Your assignment: Copy out the listing below exactly, please, and skip any pictures.

Available data:

____

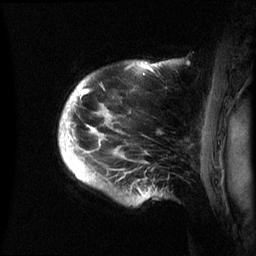
Breast MRI (dynamic contrast-enhanced), one sagittal slice. Slice 52 of 60 in the series (ordered by position). Dynamic contrast-enhanced series, image 2 of 3 at this slice position (ordered by acquisition). 1.5 T. TE 4.2 ms, TR 8.4 ms. 256 × 256 image matrix. Patient: female, 48 years.
Outlined on this slice (semi-automatic segmentation, software-assisted and operator-edited):
- analysis volume of interest (the breast-tissue region the enhancement analysis was run in; not a lesion): bounding box <59,61,176,205> (left, top, right, bottom; pixels)
- tumour enhancement mask (voxels above the 70 % enhancement threshold inside the analysis volume of interest): <61,63,156,194>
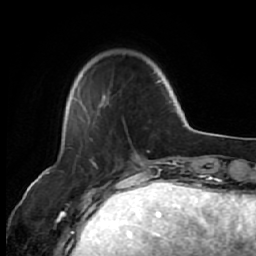
Breast MRI (dynamic contrast-enhanced), one axial slice. Position 14 of 64 along the scan axis. Cropped to one breast. Dynamic contrast-enhanced series, time point 2 of 7 at this slice position (early post-contrast). 1.5 T. TE 2.6 ms, TR 5.7 ms. 2.5 mm slice thickness. 256 × 256 image matrix. Female patient.
Structures marked on this image (semi-automatically segmented with operator editing):
- enhancing-tissue mask used for the functional tumour volume (all voxels passing the contrast-enhancement thresholds inside the analysis volume; usually the tumour): bounding box [x1, y1, x2, y2] px = [73, 81, 170, 124]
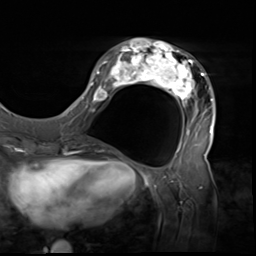
Breast MRI (dynamic contrast-enhanced), one axial slice. Slice 22 of 64 in the series (ordered by position). Cropped to one breast. Dynamic contrast-enhanced series, time point 2 of 9 at this slice position (early post-contrast). 3 T. TE 1.5 ms, TR 4.7 ms. 2.5 mm slice thickness. 256 × 256 image matrix. Female patient.
Annotated regions visible in this slice (semi-automatically segmented with operator editing):
- enhancing-tissue mask used for the functional tumour volume (all voxels passing the contrast-enhancement thresholds inside the analysis volume; usually the tumour): bounding box (x1, y1, x2, y2) in pixels: (80, 38, 216, 138)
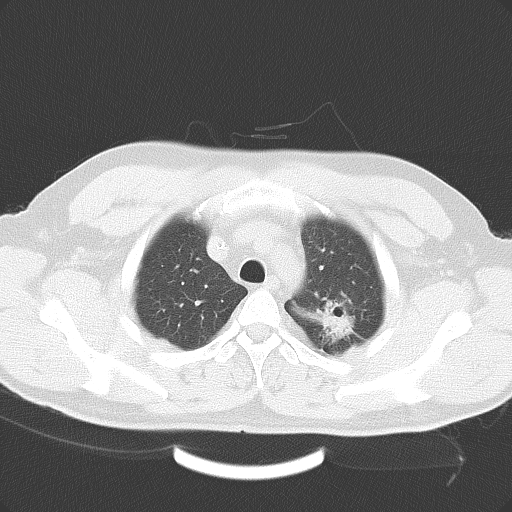
Chest CT, one axial slice. Position 32 of 41 along the scan axis. Reconstruction kernel B70f. 120 kVp. Lung window (W 1500 / L -600 HU). 5 mm slice thickness. 512 × 512 image matrix. Male patient, age 45 years. Case-level facts recorded for this patient, not image findings: clinical TNM (as recorded): T2 N0 M0.
Annotated regions visible in this slice (bounding box drawn by a radiologist):
- lung tumour (recorded histology: adenocarcinoma): box from (x=289, y=295) to (x=369, y=351) px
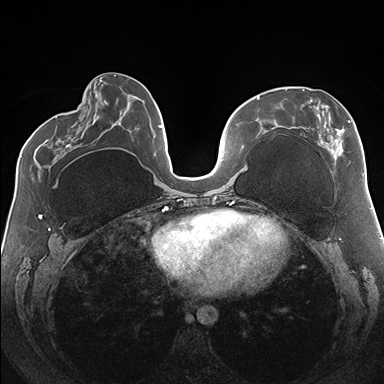
Breast MRI (dynamic contrast-enhanced), one axial slice. Slice 66 of 176 in the series (ordered by position). Dynamic contrast-enhanced series, time point 2 of 7 at this slice position (early post-contrast). 1.5 T. TE 1.5 ms, TR 4.1 ms. 1.1 mm slice thickness. 384 × 384 image matrix. Female patient.
Annotated regions visible in this slice (semi-automatically segmented with operator editing):
- enhancing-tissue mask used for the functional tumour volume (all voxels passing the contrast-enhancement thresholds inside the analysis volume; usually the tumour): bounding box [x1, y1, x2, y2] px = [285, 89, 364, 175]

____

Task response:
Breast MRI (dynamic contrast-enhanced), one sagittal slice. Slice 52 of 60 in the series (ordered by position). Dynamic contrast-enhanced series, image 2 of 3 at this slice position (ordered by acquisition). 1.5 T. TE 4.2 ms, TR 8.4 ms. 256 × 256 image matrix. Patient: female, 48 years.
Outlined on this slice (semi-automatic segmentation, software-assisted and operator-edited):
- analysis volume of interest (the breast-tissue region the enhancement analysis was run in; not a lesion): bounding box <59,61,176,205> (left, top, right, bottom; pixels)
- tumour enhancement mask (voxels above the 70 % enhancement threshold inside the analysis volume of interest): <61,63,156,194>
Breast MRI (dynamic contrast-enhanced), one axial slice. Position 14 of 64 along the scan axis. Cropped to one breast. Dynamic contrast-enhanced series, time point 2 of 7 at this slice position (early post-contrast). 1.5 T. TE 2.6 ms, TR 5.7 ms. 2.5 mm slice thickness. 256 × 256 image matrix. Female patient.
Structures marked on this image (semi-automatically segmented with operator editing):
- enhancing-tissue mask used for the functional tumour volume (all voxels passing the contrast-enhancement thresholds inside the analysis volume; usually the tumour): bounding box [x1, y1, x2, y2] px = [73, 81, 170, 124]
Breast MRI (dynamic contrast-enhanced), one axial slice. Slice 22 of 64 in the series (ordered by position). Cropped to one breast. Dynamic contrast-enhanced series, time point 2 of 9 at this slice position (early post-contrast). 3 T. TE 1.5 ms, TR 4.7 ms. 2.5 mm slice thickness. 256 × 256 image matrix. Female patient.
Annotated regions visible in this slice (semi-automatically segmented with operator editing):
- enhancing-tissue mask used for the functional tumour volume (all voxels passing the contrast-enhancement thresholds inside the analysis volume; usually the tumour): bounding box (x1, y1, x2, y2) in pixels: (80, 38, 216, 138)
Chest CT, one axial slice. Position 32 of 41 along the scan axis. Reconstruction kernel B70f. 120 kVp. Lung window (W 1500 / L -600 HU). 5 mm slice thickness. 512 × 512 image matrix. Male patient, age 45 years. Case-level facts recorded for this patient, not image findings: clinical TNM (as recorded): T2 N0 M0.
Annotated regions visible in this slice (bounding box drawn by a radiologist):
- lung tumour (recorded histology: adenocarcinoma): box from (x=289, y=295) to (x=369, y=351) px
Breast MRI (dynamic contrast-enhanced), one axial slice. Slice 66 of 176 in the series (ordered by position). Dynamic contrast-enhanced series, time point 2 of 7 at this slice position (early post-contrast). 1.5 T. TE 1.5 ms, TR 4.1 ms. 1.1 mm slice thickness. 384 × 384 image matrix. Female patient.
Annotated regions visible in this slice (semi-automatically segmented with operator editing):
- enhancing-tissue mask used for the functional tumour volume (all voxels passing the contrast-enhancement thresholds inside the analysis volume; usually the tumour): bounding box [x1, y1, x2, y2] px = [285, 89, 364, 175]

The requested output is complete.